Dataset entries:
┄┄┄┄┄┄
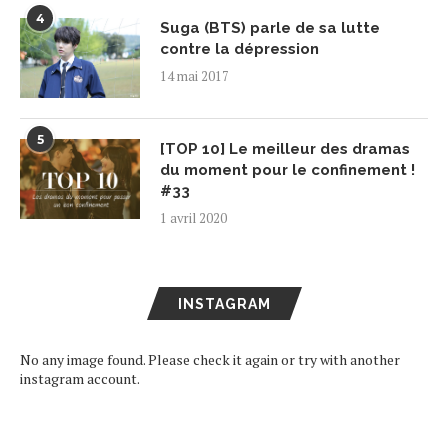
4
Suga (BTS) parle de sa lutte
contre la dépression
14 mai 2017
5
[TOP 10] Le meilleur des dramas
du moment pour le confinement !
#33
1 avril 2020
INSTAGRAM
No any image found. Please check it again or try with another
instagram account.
┄┄┄┄┄┄
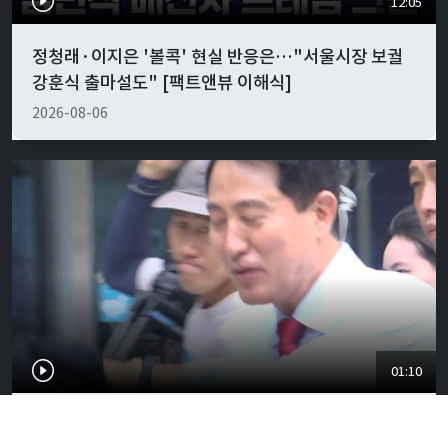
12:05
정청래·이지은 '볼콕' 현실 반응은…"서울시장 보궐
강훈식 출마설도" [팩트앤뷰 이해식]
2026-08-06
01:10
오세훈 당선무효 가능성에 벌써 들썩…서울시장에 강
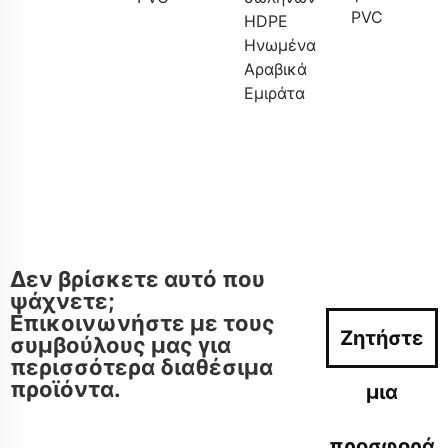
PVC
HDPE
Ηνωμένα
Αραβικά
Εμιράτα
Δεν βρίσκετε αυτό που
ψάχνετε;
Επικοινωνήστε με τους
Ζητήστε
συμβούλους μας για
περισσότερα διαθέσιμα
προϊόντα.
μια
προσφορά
┄┄┄┄┄┄
_ACTION ITEM_:
Copy the lines above exactly. Start with the line containing "No any image", end with the line containing "instagram account.", and include both.

_ANSWER FOR THE TASK_:
No any image found. Please check it again or try with another
instagram account.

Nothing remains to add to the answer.